* [EXERCISE INSTRUCTIONS]: For each line of the data that includes the word "pixel", copy the line.

* [STUDY MATERIAL]:
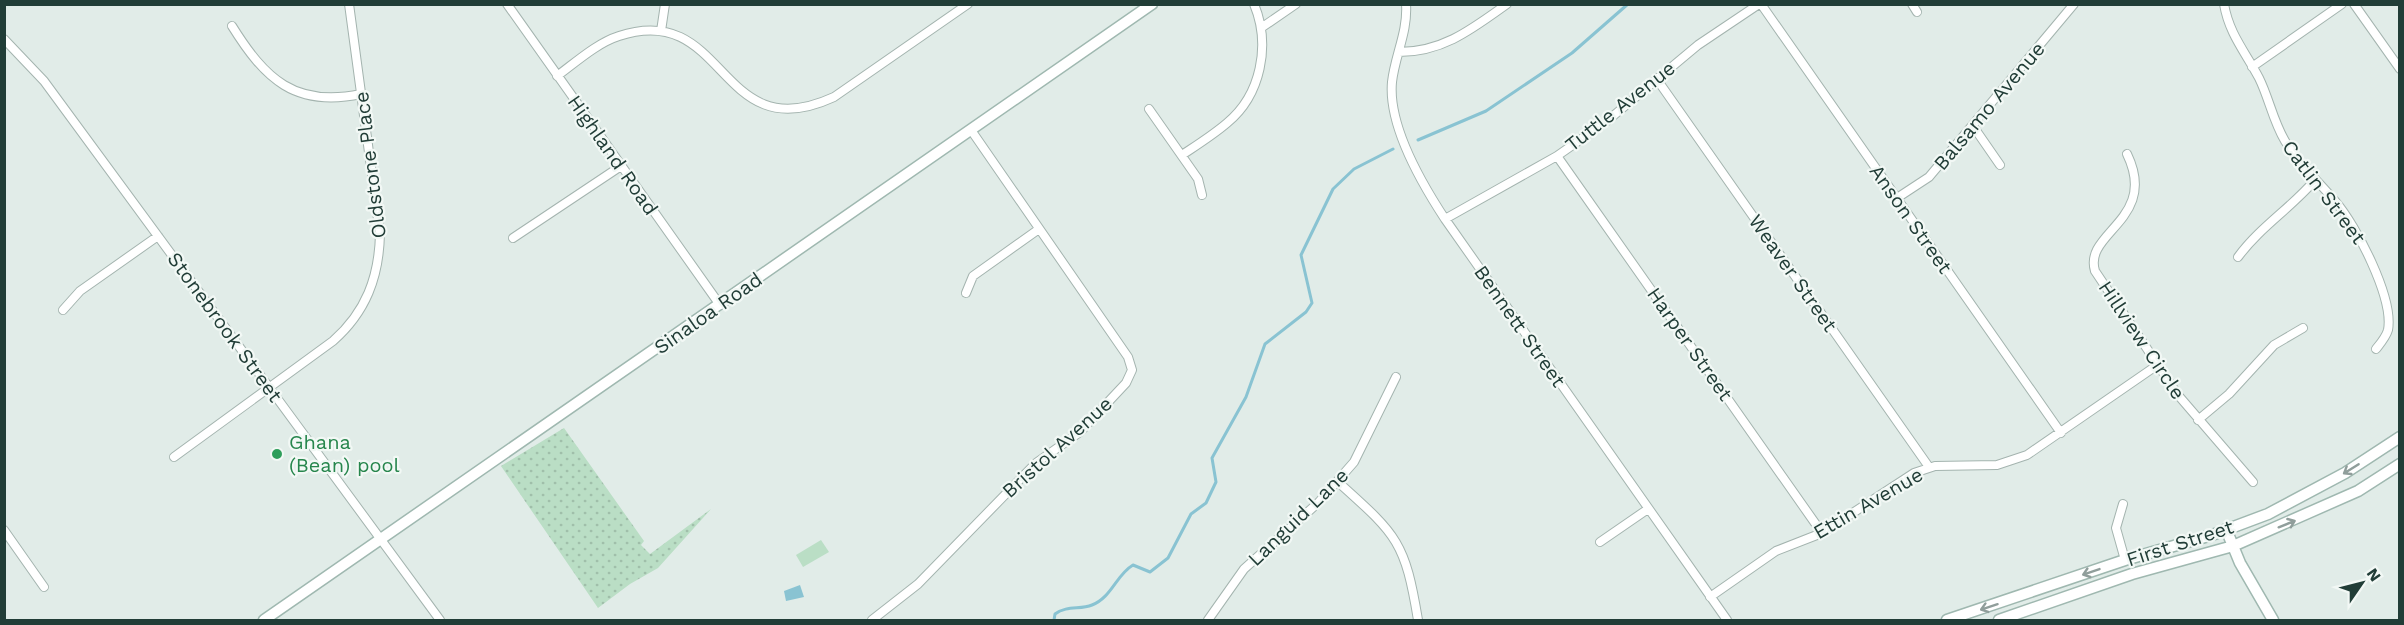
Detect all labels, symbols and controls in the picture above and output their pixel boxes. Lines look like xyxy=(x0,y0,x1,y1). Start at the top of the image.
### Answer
street label: Balsamo Avenue xyxy=(1928,37,2050,175)
street label: Tuttle Avenue xyxy=(1560,56,1680,156)
street label: Oldstone Place xyxy=(349,90,391,240)
street label: Highland Road xyxy=(563,90,663,220)
street label: Catlin Street xyxy=(2277,135,2371,249)
street label: Anson Street xyxy=(1865,160,1958,279)
street label: Weaver Street xyxy=(1744,210,1843,337)
street label: Stonebrook Street xyxy=(163,247,288,407)
street label: Bennett Street xyxy=(1469,261,1571,392)
street label: Sinaloa Road xyxy=(649,267,767,359)
street label: Hillview Circle xyxy=(2094,276,2190,404)
street label: Harper Street xyxy=(1642,283,1738,406)
street label: Bristol Avenue xyxy=(997,391,1117,503)
place label: Ghana (Bean) pool xyxy=(289,430,400,477)
marker: Ghana (Bean) pool xyxy=(270,447,284,461)
street label: Ettin Avenue xyxy=(1809,462,1927,544)
street label: Languid Lane xyxy=(1243,463,1353,571)
one-way arrow xyxy=(2343,464,2360,476)
street label: First Street xyxy=(2123,514,2237,572)
one-way arrow xyxy=(2277,518,2295,529)
north arrow xyxy=(2332,553,2392,613)
text: N xyxy=(2363,564,2385,585)
one-way arrow xyxy=(2082,568,2101,579)
one-way arrow xyxy=(1980,602,1999,613)

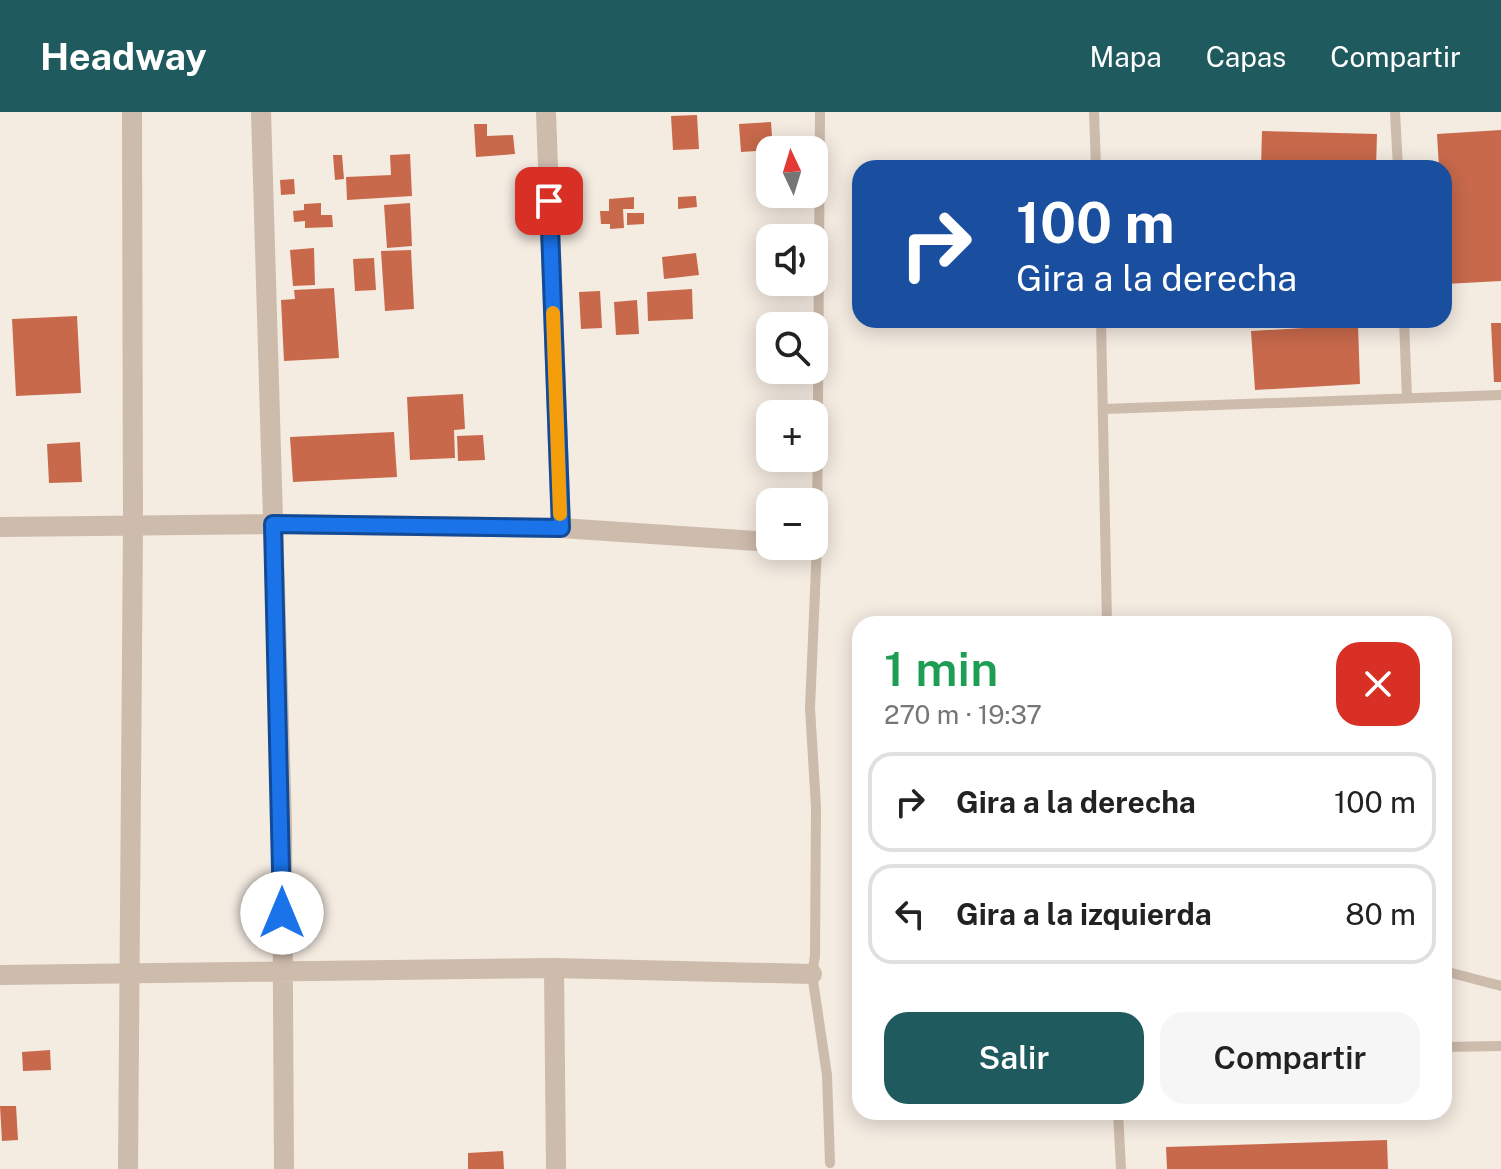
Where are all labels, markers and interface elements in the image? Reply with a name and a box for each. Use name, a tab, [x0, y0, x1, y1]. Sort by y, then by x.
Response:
text: Headway	[40, 34, 207, 79]
text: Mapa	[1089, 40, 1162, 73]
text: Capas	[1206, 40, 1286, 73]
text: Compartir	[1330, 40, 1461, 73]
north arrow	[756, 136, 828, 208]
map controls	[756, 136, 828, 560]
pin	[515, 167, 583, 235]
icon: arrive	[527, 179, 571, 223]
text: 100 m	[1016, 190, 1175, 256]
icon: right	[884, 192, 988, 296]
button: sound	[756, 224, 828, 296]
text: Gira a la derecha	[1016, 257, 1297, 299]
button: search	[756, 312, 828, 384]
button: +	[756, 400, 828, 472]
button: −	[756, 488, 828, 560]
text: 1 min	[884, 640, 998, 697]
button: close	[1336, 642, 1420, 726]
text: 270 m · 19:37	[884, 699, 1042, 730]
icon: right	[888, 780, 932, 824]
text: Gira a la derecha	[956, 784, 1196, 820]
text: 100 m	[1334, 784, 1416, 820]
position arrow	[240, 871, 324, 955]
icon: left	[888, 892, 932, 936]
text: Gira a la izquierda	[956, 896, 1212, 932]
text: 80 m	[1345, 896, 1416, 932]
button: Salir	[884, 1012, 1144, 1104]
button: Compartir	[1160, 1012, 1420, 1104]

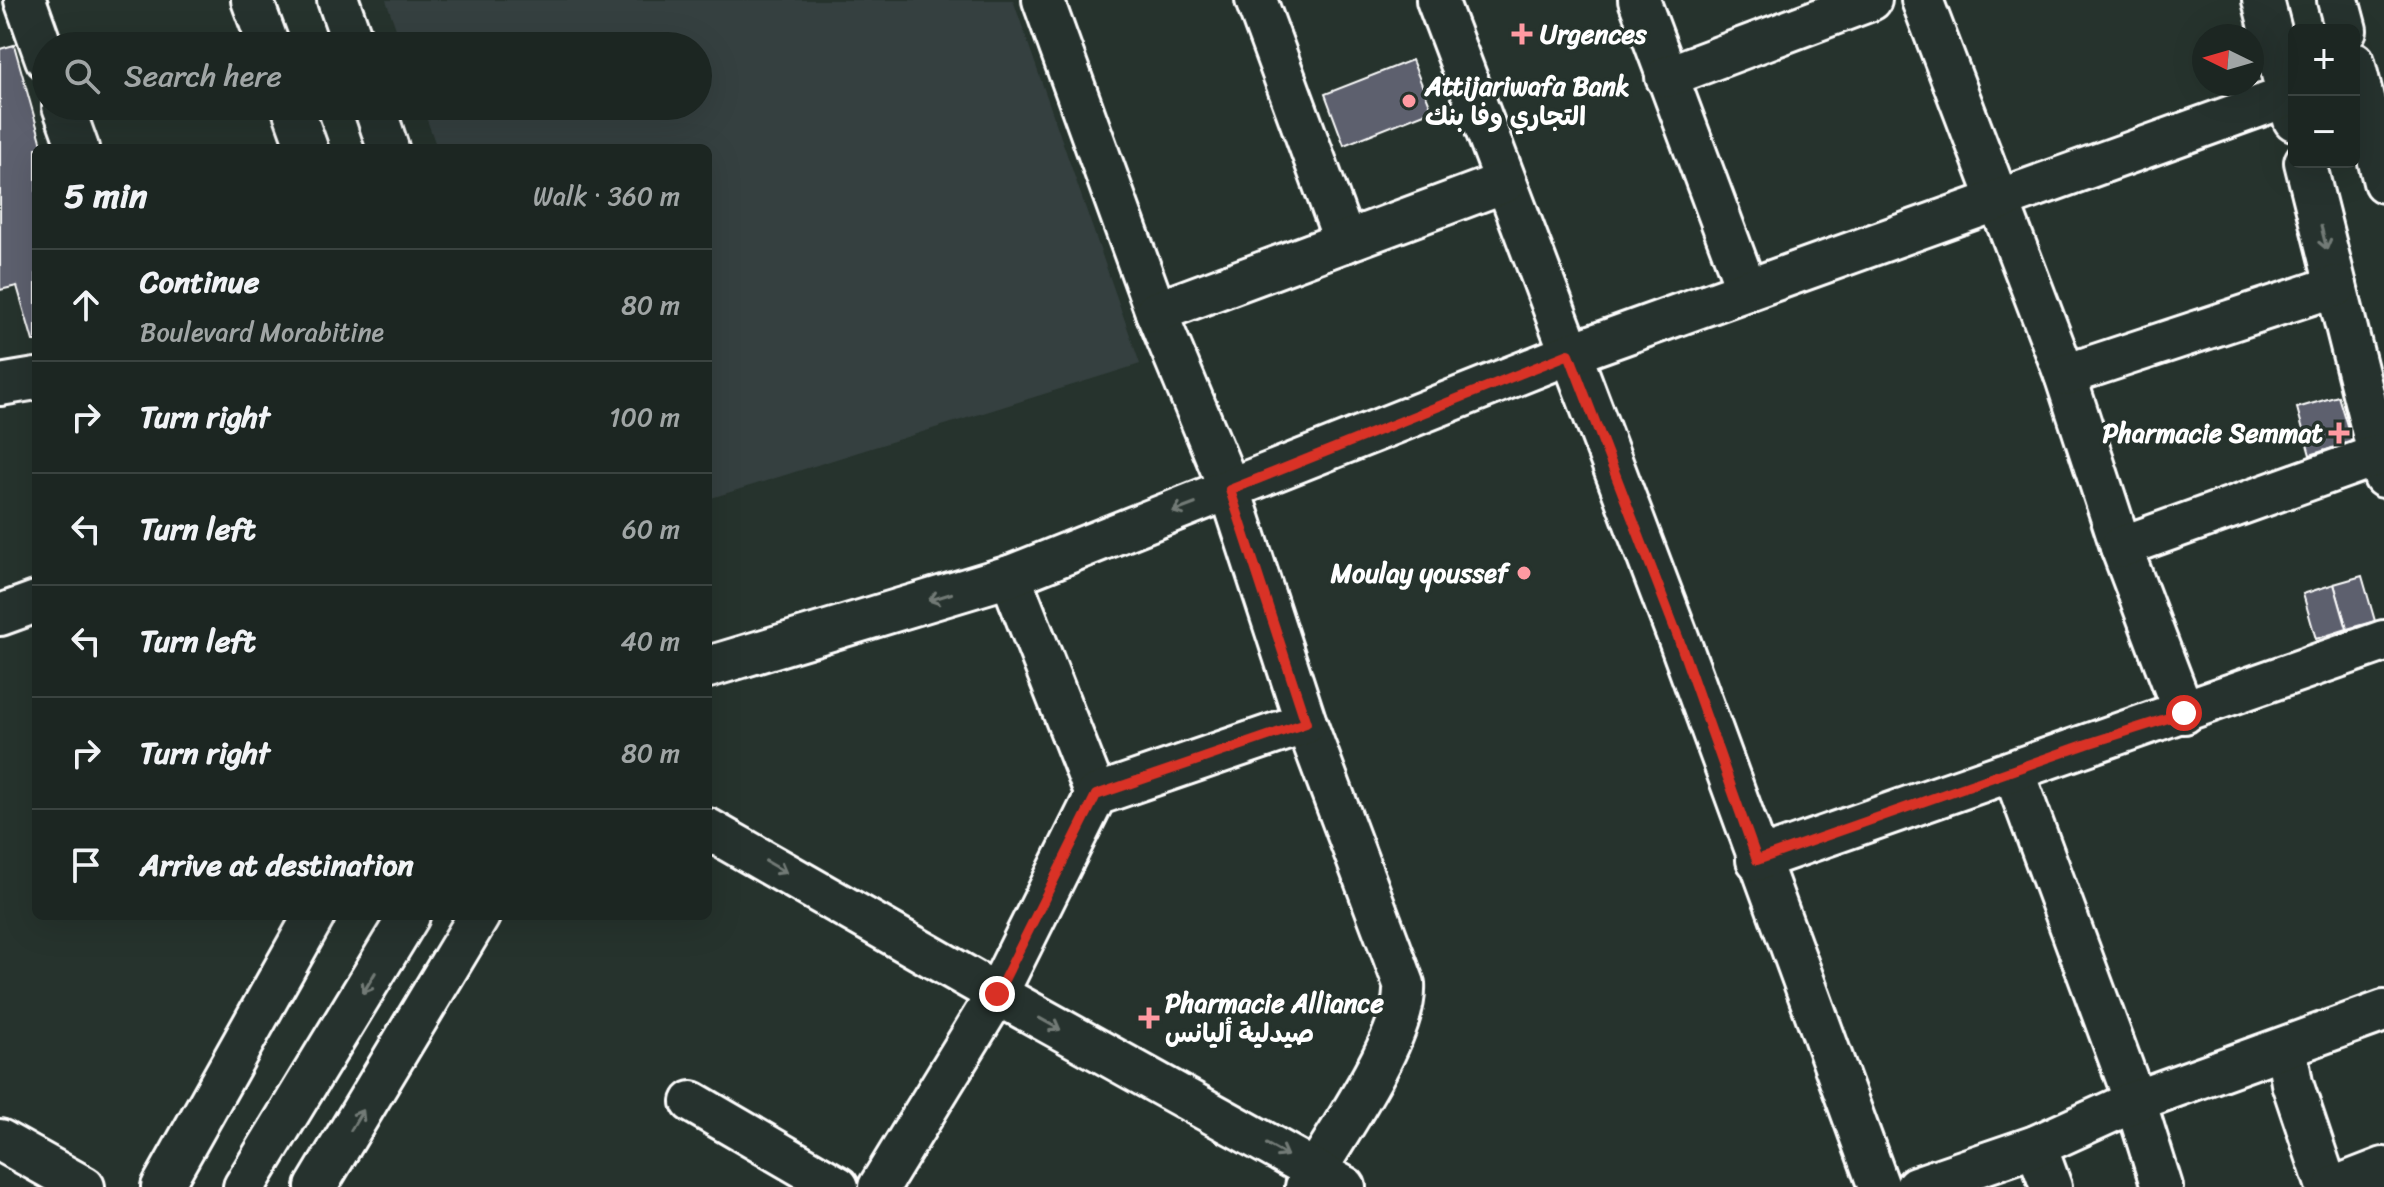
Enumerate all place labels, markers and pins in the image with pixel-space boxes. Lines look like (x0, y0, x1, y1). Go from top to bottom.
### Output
place label: Urgences (1540, 11, 1648, 57)
marker: Urgences (1511, 23, 1533, 45)
place label: Attijariwafa Bank التجاري وفا بنك (1424, 63, 1630, 139)
marker: Attijariwafa Bank التجاري وفا بنك (1400, 92, 1418, 110)
place label: Pharmacie Semmat (2103, 410, 2324, 456)
marker: Pharmacie Semmat (2330, 424, 2348, 442)
place label: Moulay youssef (1330, 550, 1511, 596)
marker: Moulay youssef (1515, 564, 1533, 582)
place label: Pharmacie Alliance صيدلية أليانس (1165, 980, 1385, 1056)
marker: Pharmacie Alliance صيدلية أليانس (1140, 1009, 1158, 1027)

* [ANSWER FOR THE TASK]:
Detect all labels, symbols and controls in the picture above and output their pixel boxes. Lines look like xyxy=(x0,y0,x1,y1). Start at the top of the image.
Enumerate all place labels, markers and pins in the image with pixel-space boxes. Lines look like (x0, y0, x1, y1). Go from top to bottom.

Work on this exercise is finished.